● GIVEN TEXT:
Abstract
An important research direction in speech technology is robust cross-corpus and cross-language emotion recognition. In this paper, we propose computationally efficient and performance effective feature normalization strategies for the challenging task of cross-corpus acoustic emotion recognition. We particularly deploy a cascaded normalization approach, combining linear speaker level, nonlinear value level and feature vector level normalization to minimize speaker- and corpus-related effects as well as to maximize class separability with linear kernel classifiers. We use extreme learning machine classifiers on five corpora representing five languages from different families, namely Danish, English, German, Russian and Turkish. Using a standard set of suprasegmental features, the proposed normalization strategies show superior performance compared to benchmark normalization approaches commonly used in the literature.

● RECORDED INFORMATION:
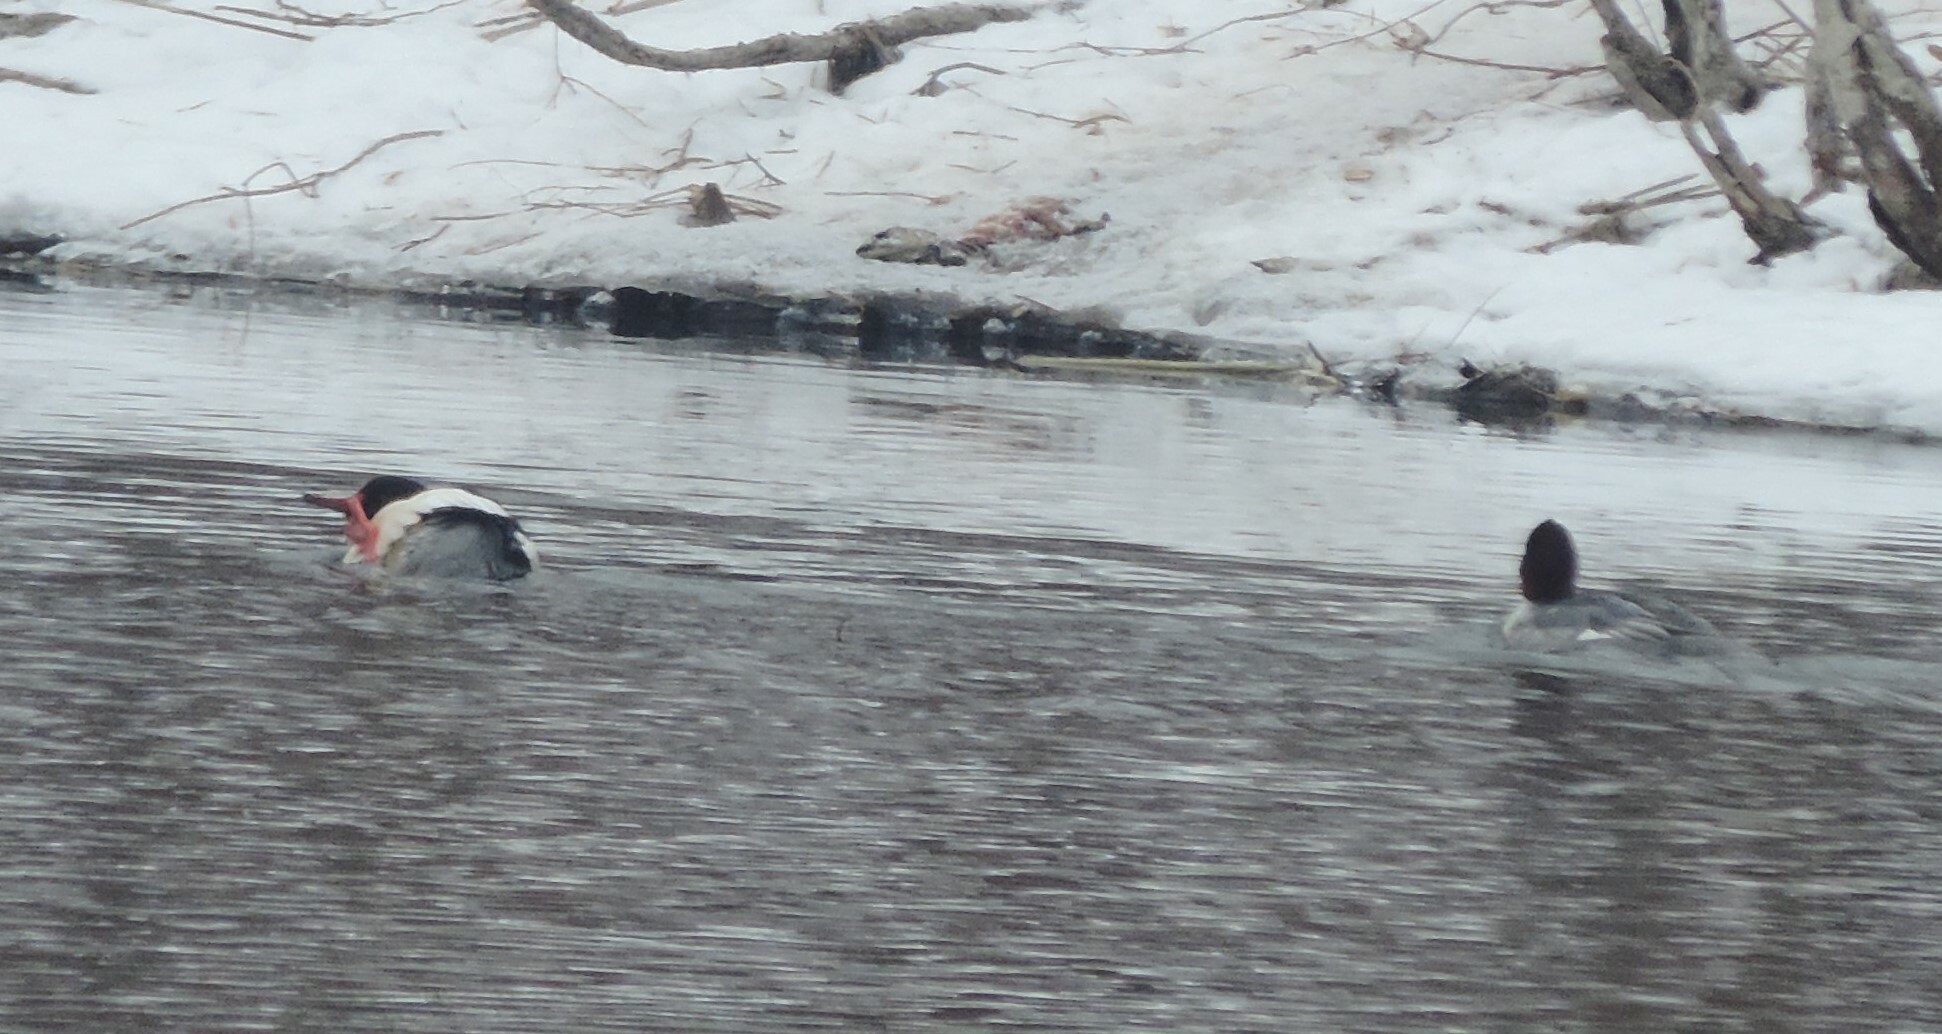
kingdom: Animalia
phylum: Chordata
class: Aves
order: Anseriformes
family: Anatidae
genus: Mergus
--
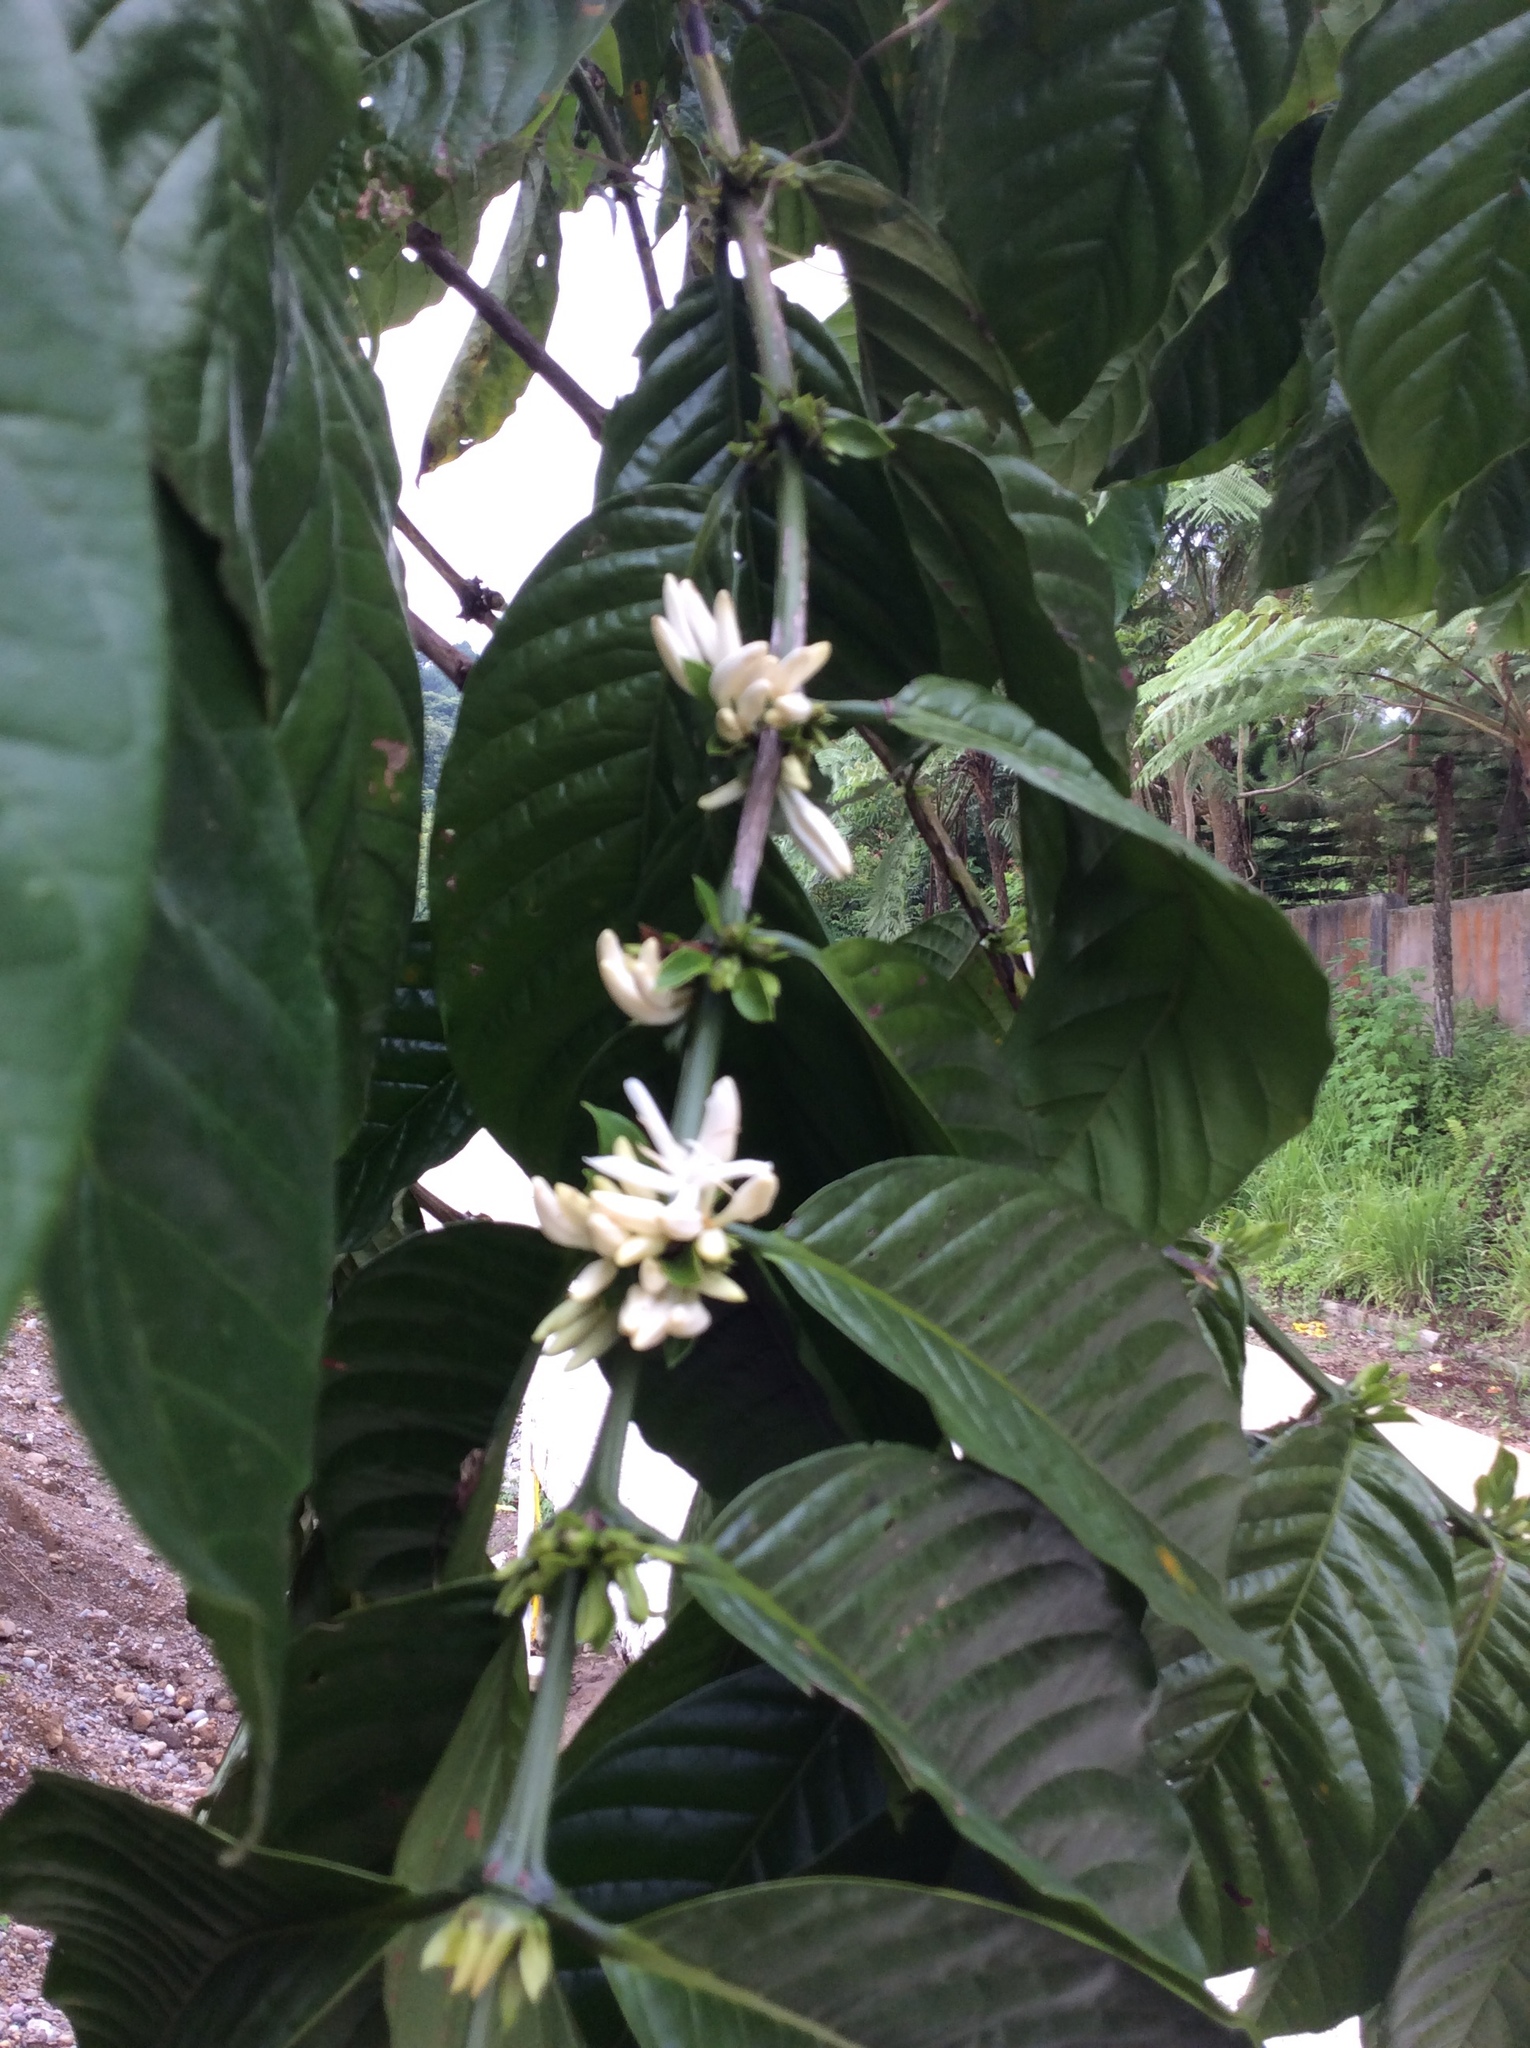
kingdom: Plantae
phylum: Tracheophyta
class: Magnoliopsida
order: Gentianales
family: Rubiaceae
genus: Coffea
...
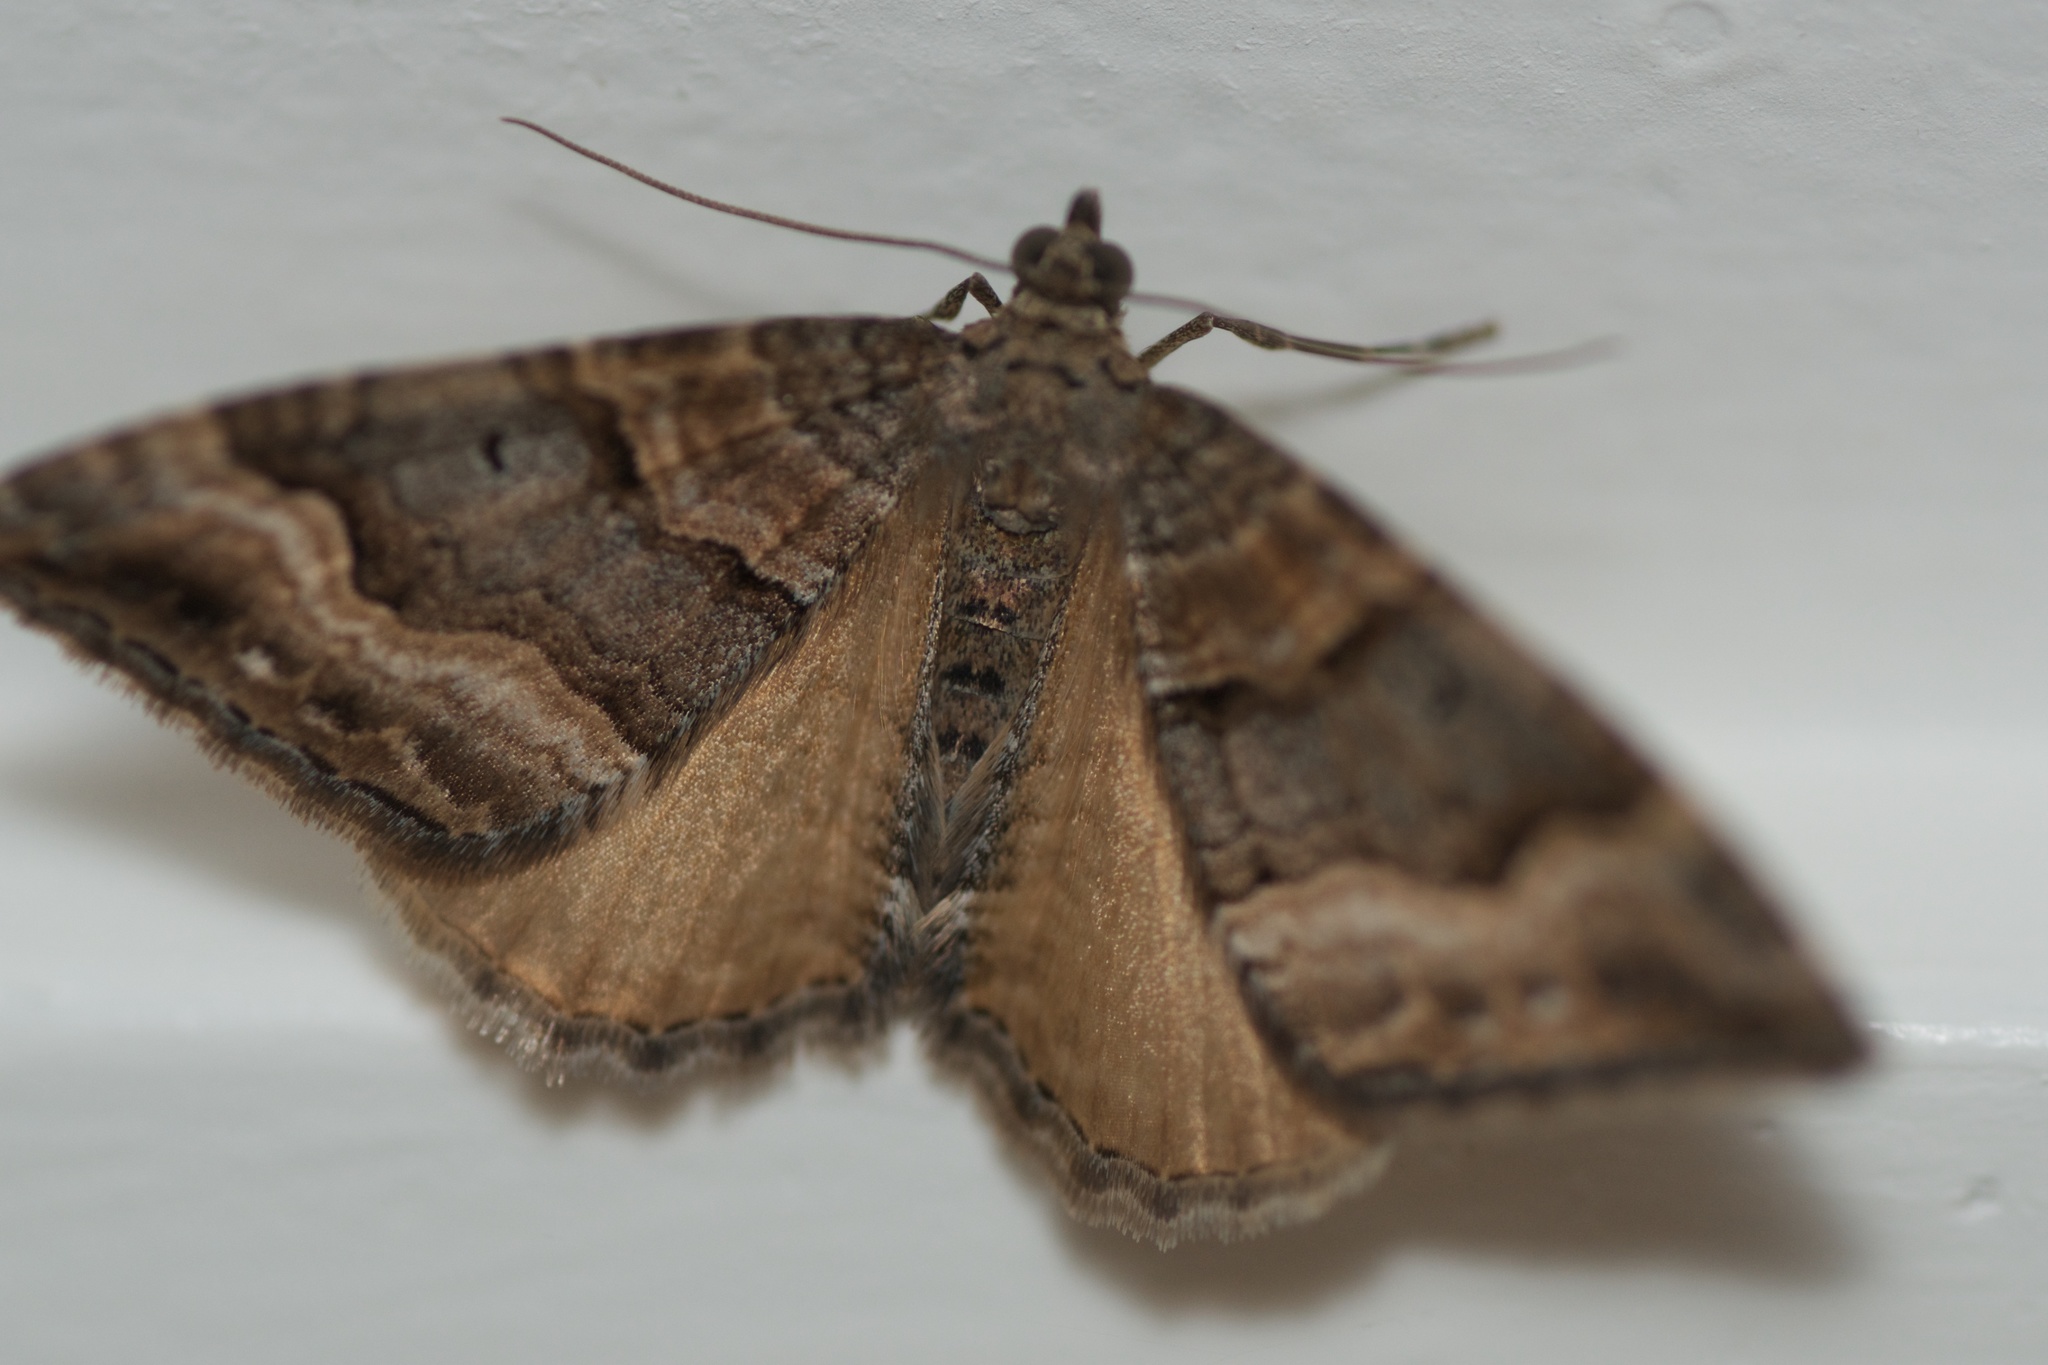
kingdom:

● INSTRUCTION:
Proceed with the abstract on cross-corpus acoustic emotion recognition, picking up after its final sentence. The records have no connection to the text on speech emotion recognition.

● SOLVED PROBLEM:
Original language | English |
---|---|
Pages (from-to) | 1028-1034 |
Number of pages | 7 |
Journal | Neurocomputing |
Volume | 275 |
DOIs | |
Publication status | Published - 31 Jan 2018 |
Funding
This research is partially supported by the Russian Foundation for Basic Research (project № 16-37-60100 ) and by the Council for Grants of the President of Russia (project № MD-254.2017.8).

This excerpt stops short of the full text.